So, it's almost Halloween. I usually stay home and pass out candy, because I like to see all of the cute kids in costume. OK, honestly I usually stay home, because we don't get invited to any parties. There, happy? And since I am stuck at home, I make the best of it and go all out with the front porch decorations, spooky music blaring, GOOD candy, etc. So after all of my efforts, is it too much to ask for a little R-E-S-P-E-C-T from the trick-or-treaters? Instead of voicing my complaints to my poor husband this year like I do every year, I thought I would vent to you poor, unsuspecting, blogging souls.
Complaint #1:
Really kiddos, MUST you cut through my flower beds? I know my sidewalk takes a hard right angle, but did trampling over my vincas really save you that much time? And parents, don't just watch ... this would be a great time to teach "respect for other people's property!"
Complaint #2:
OK, listen up, here's how the scene should go down:
You: (ring doorbell. Once will do just fine, three is the max if you are super excited.)
Me: (open door)
You: Trick-or-Treat!!!! (enthusiastically)
Me: Wow, what great costumes! You're such a pretty ballerina, and you're such a funny clown and oooo, scary pirate! (hand out candy) Here ya go, have fun!
You: Thank you!! (enthusiastically)
Not so hard, right? So you'll understand that when I answer the door and you just stare at me and hold your bag out, I'll just stare back at you until you respond appropriately.
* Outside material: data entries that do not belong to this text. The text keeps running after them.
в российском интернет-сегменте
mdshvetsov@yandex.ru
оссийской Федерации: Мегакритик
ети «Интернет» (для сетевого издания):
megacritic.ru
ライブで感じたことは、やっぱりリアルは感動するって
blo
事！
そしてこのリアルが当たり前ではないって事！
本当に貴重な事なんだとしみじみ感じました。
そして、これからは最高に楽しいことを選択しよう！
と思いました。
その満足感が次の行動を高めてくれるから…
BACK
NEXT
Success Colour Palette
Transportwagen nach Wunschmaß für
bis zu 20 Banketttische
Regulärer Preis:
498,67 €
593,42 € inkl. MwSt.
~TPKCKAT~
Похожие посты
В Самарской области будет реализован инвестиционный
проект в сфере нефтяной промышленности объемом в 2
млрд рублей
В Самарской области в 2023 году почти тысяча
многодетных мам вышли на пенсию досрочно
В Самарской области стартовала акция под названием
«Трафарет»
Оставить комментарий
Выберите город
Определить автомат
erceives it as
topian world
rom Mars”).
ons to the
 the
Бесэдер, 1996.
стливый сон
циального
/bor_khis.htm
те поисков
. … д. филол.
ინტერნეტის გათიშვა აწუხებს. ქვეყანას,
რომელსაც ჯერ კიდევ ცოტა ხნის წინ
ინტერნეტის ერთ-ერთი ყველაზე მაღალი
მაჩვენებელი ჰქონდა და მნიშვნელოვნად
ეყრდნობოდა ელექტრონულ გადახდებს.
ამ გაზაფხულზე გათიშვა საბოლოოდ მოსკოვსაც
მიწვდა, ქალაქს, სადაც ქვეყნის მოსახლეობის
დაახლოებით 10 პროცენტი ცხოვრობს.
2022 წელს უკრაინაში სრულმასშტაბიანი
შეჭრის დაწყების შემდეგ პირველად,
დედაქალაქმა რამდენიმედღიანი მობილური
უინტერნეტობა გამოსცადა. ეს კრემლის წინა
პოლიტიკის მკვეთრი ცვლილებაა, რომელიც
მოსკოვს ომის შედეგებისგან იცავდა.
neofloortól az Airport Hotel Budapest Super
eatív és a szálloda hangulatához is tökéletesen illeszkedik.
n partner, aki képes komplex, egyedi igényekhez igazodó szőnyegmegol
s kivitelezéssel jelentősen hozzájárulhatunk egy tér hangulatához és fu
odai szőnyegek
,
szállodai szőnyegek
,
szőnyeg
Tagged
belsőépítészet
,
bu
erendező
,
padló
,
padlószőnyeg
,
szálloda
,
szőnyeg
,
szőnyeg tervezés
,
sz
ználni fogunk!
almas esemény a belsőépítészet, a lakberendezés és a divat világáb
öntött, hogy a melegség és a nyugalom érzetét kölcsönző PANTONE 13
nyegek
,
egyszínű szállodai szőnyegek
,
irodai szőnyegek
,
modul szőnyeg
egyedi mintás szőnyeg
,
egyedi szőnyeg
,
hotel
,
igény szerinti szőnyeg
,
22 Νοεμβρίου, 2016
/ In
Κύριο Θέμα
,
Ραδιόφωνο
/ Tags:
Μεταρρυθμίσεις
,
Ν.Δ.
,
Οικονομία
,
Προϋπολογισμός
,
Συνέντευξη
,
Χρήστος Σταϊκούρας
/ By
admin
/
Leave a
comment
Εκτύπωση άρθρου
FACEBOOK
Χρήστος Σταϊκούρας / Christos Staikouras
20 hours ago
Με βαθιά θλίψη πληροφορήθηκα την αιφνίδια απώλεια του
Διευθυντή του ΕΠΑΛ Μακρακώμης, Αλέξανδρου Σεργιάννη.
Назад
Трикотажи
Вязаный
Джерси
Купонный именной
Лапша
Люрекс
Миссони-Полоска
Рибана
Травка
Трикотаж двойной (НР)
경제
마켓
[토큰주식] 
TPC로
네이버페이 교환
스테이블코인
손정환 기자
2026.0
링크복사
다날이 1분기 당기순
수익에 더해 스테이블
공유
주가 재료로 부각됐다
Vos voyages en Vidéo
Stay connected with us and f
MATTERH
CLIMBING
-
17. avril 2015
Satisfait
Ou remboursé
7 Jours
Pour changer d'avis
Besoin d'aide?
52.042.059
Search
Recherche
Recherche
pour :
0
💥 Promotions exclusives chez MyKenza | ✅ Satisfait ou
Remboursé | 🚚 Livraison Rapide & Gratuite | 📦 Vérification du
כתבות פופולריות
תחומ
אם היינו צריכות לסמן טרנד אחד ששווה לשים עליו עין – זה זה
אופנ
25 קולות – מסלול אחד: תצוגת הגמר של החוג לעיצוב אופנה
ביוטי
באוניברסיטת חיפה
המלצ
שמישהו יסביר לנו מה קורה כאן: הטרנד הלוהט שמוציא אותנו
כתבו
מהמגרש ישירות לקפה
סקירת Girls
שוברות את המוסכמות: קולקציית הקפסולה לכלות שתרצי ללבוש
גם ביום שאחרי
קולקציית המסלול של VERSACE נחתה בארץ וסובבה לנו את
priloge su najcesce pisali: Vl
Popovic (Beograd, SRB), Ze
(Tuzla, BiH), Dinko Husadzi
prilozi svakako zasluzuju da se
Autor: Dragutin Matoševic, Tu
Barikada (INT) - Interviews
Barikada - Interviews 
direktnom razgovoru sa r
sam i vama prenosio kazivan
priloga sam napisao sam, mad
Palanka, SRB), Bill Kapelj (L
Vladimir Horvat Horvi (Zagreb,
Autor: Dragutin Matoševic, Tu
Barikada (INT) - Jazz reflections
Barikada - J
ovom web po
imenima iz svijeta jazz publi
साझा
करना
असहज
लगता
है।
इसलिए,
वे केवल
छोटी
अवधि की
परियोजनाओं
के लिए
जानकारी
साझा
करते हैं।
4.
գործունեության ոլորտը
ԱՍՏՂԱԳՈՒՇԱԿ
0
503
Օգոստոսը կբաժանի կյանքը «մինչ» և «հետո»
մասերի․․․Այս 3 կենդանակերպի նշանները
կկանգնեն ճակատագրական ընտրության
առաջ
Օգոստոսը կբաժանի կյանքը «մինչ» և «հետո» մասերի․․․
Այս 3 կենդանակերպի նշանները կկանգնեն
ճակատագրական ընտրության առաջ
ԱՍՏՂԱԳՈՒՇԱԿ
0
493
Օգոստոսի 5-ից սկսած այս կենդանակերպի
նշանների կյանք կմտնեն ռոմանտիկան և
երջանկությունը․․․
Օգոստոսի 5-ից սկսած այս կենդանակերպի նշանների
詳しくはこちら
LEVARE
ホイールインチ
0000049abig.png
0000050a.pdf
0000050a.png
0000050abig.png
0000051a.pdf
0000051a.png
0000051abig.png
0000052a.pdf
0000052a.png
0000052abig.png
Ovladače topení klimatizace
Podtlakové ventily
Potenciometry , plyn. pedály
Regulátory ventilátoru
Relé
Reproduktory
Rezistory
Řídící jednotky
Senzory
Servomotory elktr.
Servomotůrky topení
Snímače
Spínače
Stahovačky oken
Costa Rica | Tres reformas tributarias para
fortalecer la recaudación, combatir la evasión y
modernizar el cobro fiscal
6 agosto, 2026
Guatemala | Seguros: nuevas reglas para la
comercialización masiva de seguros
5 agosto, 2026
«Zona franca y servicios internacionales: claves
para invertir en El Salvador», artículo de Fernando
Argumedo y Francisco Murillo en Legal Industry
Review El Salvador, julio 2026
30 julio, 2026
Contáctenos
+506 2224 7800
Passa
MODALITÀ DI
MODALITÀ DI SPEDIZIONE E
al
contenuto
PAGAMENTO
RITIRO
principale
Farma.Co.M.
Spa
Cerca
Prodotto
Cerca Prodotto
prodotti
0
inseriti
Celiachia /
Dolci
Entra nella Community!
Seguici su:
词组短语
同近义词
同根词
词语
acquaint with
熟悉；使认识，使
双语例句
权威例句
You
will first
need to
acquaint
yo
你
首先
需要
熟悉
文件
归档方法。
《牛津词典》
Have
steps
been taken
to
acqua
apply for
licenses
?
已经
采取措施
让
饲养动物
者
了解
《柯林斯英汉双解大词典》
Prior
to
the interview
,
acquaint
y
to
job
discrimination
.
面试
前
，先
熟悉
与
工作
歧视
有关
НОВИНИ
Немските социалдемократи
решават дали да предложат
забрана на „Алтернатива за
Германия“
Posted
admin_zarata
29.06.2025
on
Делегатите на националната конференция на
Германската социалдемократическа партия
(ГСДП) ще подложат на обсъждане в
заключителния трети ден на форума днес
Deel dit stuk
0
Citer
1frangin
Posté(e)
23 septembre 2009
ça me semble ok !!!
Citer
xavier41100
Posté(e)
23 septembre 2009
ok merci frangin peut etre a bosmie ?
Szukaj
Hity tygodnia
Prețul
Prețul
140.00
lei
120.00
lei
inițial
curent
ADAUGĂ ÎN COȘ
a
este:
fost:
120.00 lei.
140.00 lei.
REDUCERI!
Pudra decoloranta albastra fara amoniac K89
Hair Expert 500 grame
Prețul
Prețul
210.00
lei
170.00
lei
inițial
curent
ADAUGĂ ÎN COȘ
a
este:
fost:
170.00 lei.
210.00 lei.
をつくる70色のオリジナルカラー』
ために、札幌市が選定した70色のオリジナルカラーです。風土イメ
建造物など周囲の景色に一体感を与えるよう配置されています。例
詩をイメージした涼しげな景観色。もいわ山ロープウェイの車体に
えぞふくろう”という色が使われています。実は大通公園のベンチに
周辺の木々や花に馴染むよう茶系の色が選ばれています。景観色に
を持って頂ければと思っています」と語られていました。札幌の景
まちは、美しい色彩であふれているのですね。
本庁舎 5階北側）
If I must prompt you, it will be, "Yes, can I help you?" Then if you respond with "Umm, Trick-or-Treat??," I'll say, "Oh, I didn't know why you were here!" And if you fail to thank me after receiving your delicious candy, prepare to hear, "What do you say ... ?" I know, I know, Halloween is supposed to be fun, but they're obviously not learning manners at home, so I feel that it is my civic duty to help these poor kids.
Complaint #3:
If you have facial hair of any kind that is not a part of your costume ... no candy for you.
If you drove yourself to my house to trick-or-treat ... no candy for you.
If you have hickeys ... no candy for you.
If you are trick-or-treating with a 3-month-old ... it's pretty obvious who is going to be eating that candy later, so no candy for you.
So there you have it. The rules are very simple if you would like to trick-or-treat at my house. Call me The Candy Nazi if you must, but I think my complaints are justified. What do you think? Who knows, maybe we'll get lucky this year and actually go to a party and avoid these annoyances all together!